Efficiency measures in the generation, transport and use of energy will need to be vastly improved so that, for example, waste heat is recovered from boilers and stored or used elsewhere, leakage is reduced with insulation and improved materials, and automated ”smart” controls regulate energy use throughout buildings, from switching off lights in unoccupied rooms to adjusting heating and cooling systems. (I'll be discussing smart networked cities in my next column)

Decentralised and renewable energy production, which is often erratic or (in the case of solar or tidal) depends on the time of day, require a smart grid that is far more flexible than the 20th-century ones used in most cities today. A smart grid relies on sensors and feedback mechanisms to detect customer demand and adjust the load accordingly. For example, at peak demand – 7am when people all switch their kettles on – standby generators or storage devices can be brought online, while some gadgets, such as refrigerators or air-conditioning systems can be automatically dialled down or switched off for a short time.

Off the grid

Most countries are looking to adopt smart grids in the coming years, partly because they are far more efficient and so use less energy, but also because they allow for renewable energy integration – monitoring and sensing demand and supply in real-time and balancing loads accordingly – and for individual householders to feed their excess electricity back to the grid. Grid upgrades are essential – even large cities like New York have been experiencing crippling blackouts – but are expensive and disruptive, and resisted by energy-intensive industries such as cement works, which prefer “baseload” power plants. Currently, the intermittent nature of wind and solar generation is overcome by relying on back-up from plants powered by fossil fuels, nuclear or falling water (hydroelectric).

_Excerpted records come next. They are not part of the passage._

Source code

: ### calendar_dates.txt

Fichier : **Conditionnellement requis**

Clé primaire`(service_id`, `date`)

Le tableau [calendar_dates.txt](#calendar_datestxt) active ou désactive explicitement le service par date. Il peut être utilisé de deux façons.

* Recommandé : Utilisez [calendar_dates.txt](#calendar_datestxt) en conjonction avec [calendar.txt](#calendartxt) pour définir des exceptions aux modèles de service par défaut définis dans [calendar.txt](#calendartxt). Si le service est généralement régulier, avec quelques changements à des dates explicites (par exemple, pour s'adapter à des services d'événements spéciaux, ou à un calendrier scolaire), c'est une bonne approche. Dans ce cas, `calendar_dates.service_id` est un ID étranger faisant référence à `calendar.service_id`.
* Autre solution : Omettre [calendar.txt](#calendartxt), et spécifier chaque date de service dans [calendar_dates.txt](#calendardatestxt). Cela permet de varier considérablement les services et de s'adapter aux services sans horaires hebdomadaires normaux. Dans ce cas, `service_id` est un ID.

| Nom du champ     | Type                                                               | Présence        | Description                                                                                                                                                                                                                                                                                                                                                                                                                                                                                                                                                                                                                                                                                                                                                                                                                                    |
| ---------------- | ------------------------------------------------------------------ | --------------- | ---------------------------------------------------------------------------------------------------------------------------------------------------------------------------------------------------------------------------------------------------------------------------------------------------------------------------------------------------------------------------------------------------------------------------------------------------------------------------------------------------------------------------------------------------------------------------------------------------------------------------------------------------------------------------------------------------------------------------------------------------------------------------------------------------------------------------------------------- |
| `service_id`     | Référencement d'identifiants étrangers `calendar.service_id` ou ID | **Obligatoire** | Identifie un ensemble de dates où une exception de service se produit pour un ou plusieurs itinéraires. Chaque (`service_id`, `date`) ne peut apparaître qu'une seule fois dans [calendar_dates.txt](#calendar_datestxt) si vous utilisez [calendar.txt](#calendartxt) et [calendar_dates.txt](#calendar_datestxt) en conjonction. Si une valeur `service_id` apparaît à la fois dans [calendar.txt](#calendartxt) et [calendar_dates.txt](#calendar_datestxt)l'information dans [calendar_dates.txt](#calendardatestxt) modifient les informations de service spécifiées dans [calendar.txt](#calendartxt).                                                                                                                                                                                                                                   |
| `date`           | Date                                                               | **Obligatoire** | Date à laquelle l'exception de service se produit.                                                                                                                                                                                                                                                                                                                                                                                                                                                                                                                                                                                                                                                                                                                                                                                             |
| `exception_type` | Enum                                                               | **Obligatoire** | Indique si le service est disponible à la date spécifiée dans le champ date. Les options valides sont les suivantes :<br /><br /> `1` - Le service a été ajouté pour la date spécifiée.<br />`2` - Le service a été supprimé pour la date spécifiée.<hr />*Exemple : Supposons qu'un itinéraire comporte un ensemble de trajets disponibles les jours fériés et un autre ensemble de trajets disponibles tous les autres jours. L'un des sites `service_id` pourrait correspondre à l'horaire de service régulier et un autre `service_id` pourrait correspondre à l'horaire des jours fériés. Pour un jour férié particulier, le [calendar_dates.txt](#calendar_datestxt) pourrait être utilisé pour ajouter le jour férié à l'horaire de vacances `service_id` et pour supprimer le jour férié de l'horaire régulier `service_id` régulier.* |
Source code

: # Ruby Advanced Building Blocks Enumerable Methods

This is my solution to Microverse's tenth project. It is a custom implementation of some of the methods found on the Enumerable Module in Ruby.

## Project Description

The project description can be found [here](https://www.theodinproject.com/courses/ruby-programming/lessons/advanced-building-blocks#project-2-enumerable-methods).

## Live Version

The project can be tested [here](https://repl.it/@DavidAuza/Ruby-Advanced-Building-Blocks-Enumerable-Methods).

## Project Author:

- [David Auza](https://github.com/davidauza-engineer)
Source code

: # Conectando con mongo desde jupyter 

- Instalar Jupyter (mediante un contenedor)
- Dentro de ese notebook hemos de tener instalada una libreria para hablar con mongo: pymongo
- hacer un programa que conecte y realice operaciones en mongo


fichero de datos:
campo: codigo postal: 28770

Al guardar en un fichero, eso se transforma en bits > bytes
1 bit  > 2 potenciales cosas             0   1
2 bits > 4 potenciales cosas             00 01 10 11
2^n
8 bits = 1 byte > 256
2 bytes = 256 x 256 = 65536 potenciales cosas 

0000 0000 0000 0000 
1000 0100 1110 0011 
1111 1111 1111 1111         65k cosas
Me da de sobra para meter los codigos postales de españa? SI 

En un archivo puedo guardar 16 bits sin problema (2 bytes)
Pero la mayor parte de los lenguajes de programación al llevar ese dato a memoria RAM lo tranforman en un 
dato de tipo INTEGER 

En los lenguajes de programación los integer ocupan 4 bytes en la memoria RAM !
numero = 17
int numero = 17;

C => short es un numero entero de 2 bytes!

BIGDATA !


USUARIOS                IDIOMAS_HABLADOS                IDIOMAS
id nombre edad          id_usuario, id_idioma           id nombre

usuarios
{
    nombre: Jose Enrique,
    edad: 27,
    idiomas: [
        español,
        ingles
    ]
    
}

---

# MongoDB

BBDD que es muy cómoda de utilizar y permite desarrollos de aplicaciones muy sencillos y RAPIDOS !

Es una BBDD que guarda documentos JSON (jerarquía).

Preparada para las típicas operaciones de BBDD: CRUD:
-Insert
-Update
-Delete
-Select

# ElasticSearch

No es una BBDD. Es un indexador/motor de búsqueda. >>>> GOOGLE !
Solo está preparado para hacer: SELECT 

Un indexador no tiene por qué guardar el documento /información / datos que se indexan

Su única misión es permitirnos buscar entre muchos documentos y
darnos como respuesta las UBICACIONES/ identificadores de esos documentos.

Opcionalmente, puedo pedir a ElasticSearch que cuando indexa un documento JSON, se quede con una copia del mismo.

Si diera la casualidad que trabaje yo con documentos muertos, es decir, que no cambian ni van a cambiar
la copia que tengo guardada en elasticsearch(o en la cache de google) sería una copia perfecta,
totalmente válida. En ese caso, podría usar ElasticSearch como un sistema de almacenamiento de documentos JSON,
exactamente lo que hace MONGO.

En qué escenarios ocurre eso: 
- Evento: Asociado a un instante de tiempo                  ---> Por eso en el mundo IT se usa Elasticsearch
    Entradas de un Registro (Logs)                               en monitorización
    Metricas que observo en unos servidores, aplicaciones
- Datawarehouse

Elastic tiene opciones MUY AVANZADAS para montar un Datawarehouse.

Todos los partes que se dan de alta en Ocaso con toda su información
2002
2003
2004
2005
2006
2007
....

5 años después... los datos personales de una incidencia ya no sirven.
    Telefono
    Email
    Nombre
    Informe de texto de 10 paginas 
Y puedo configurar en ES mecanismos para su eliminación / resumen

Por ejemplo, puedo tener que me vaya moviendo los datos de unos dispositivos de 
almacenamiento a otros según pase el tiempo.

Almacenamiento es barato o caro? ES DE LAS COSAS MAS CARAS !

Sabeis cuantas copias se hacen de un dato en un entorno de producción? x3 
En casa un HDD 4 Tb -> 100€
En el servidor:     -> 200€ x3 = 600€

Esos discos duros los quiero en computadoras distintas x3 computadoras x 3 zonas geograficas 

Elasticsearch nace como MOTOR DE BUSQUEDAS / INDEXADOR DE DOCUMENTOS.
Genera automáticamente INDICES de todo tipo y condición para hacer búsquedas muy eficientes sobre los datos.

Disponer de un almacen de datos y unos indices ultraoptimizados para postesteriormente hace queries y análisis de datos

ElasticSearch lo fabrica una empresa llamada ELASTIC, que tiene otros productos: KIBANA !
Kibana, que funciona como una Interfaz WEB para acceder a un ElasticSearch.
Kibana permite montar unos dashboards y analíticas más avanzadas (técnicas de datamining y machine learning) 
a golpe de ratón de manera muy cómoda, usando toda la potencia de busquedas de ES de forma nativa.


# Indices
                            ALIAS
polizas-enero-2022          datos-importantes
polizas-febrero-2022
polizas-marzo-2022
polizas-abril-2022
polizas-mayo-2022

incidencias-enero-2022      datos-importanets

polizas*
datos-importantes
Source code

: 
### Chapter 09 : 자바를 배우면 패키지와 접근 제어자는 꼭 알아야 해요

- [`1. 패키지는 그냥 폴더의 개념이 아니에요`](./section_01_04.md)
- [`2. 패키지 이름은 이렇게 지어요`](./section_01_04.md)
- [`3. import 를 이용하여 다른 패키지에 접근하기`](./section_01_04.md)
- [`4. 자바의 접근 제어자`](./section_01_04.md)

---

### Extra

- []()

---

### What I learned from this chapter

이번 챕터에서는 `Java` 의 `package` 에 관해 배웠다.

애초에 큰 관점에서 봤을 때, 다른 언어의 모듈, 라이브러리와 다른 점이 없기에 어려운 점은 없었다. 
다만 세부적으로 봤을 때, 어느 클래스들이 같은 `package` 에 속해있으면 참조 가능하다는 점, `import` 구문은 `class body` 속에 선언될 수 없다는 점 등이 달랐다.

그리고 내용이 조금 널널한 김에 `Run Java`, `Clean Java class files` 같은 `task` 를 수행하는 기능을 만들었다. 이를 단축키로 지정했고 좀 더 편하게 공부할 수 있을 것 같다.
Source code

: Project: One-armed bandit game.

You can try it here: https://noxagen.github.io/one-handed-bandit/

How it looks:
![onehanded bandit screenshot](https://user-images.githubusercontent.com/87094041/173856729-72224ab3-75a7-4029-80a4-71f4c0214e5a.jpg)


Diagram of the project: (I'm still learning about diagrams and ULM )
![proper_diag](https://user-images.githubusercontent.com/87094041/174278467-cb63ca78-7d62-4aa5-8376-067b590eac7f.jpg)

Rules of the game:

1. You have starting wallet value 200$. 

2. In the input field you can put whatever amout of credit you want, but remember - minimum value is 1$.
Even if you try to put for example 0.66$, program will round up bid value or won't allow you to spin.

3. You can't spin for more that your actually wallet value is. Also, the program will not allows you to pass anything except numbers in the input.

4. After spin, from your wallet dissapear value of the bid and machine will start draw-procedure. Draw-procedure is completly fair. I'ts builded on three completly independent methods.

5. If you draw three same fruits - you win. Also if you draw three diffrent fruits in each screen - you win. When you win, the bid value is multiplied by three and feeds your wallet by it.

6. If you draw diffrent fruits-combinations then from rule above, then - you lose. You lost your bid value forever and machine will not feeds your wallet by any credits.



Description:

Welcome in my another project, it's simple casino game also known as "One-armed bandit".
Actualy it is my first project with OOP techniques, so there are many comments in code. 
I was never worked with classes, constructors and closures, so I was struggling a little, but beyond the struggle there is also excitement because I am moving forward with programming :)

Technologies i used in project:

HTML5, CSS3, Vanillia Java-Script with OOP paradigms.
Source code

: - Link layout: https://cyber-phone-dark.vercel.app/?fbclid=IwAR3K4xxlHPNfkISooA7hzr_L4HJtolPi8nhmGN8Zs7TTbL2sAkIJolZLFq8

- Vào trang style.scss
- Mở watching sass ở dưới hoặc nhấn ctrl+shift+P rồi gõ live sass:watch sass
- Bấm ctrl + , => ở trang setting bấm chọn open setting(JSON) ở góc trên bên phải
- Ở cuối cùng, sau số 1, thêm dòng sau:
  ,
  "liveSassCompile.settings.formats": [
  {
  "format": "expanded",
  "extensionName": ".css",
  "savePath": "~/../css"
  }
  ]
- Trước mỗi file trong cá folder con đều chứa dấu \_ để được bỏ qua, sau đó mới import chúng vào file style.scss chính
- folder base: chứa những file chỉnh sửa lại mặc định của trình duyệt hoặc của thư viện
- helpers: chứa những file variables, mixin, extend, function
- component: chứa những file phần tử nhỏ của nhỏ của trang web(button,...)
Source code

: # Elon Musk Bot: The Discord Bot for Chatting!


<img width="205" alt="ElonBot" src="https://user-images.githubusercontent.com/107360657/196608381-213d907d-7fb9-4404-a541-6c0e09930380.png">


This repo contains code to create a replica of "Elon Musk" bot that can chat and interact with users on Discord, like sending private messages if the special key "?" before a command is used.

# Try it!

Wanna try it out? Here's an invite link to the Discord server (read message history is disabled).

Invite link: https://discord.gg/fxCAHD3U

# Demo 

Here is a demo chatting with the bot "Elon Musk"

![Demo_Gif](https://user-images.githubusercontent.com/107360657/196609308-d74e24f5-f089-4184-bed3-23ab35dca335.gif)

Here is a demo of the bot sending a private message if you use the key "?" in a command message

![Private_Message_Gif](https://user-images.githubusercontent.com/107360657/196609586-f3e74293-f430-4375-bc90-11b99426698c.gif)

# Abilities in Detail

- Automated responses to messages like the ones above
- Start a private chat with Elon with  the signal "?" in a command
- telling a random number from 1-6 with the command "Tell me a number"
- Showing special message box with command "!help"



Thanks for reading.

However, energy storage and distribution solutions are becoming increasingly urgent. Storing energy locally that buildings produce for later use will eventually be far more efficient than feeding it into the grid and using the grid as the energy store. There are plenty of options but none is perfect. Batteries are improving every year, with the most likely grid-scale option being liquid metal batteries, which are still at the prototype stage. Using the energy to compress air or steam, which can then be released and converted to electricity is another option. Others are looking at using energy to split water, creating hydrogen for storage, which can then be burned as a fuel when needed. Another option is to store the energy in the fast spin of a friction-free flywheel – the energy is then accessed by using the flywheel to turn a rotor in an electric generator, which slows the wheel.

In the Anthropocene, people will also have to curb the use of energy-guzzling electronics, or use renewable recharging methods – in Britain alone, electricity consumption from domestic appliances has doubled since the 1970s. Quick fixes, such as fitting low-energy lighting (20% of a building’s energy is consumed through lighting), and improving insulation are likely to become mandatory through policy tweaks to building regulations and property sales and rental codes. These are small steps, but we may see the day when all new buildings must be self-sufficient energy generators, with scores of neighbourhood grids running cooperatively in a networked city grid.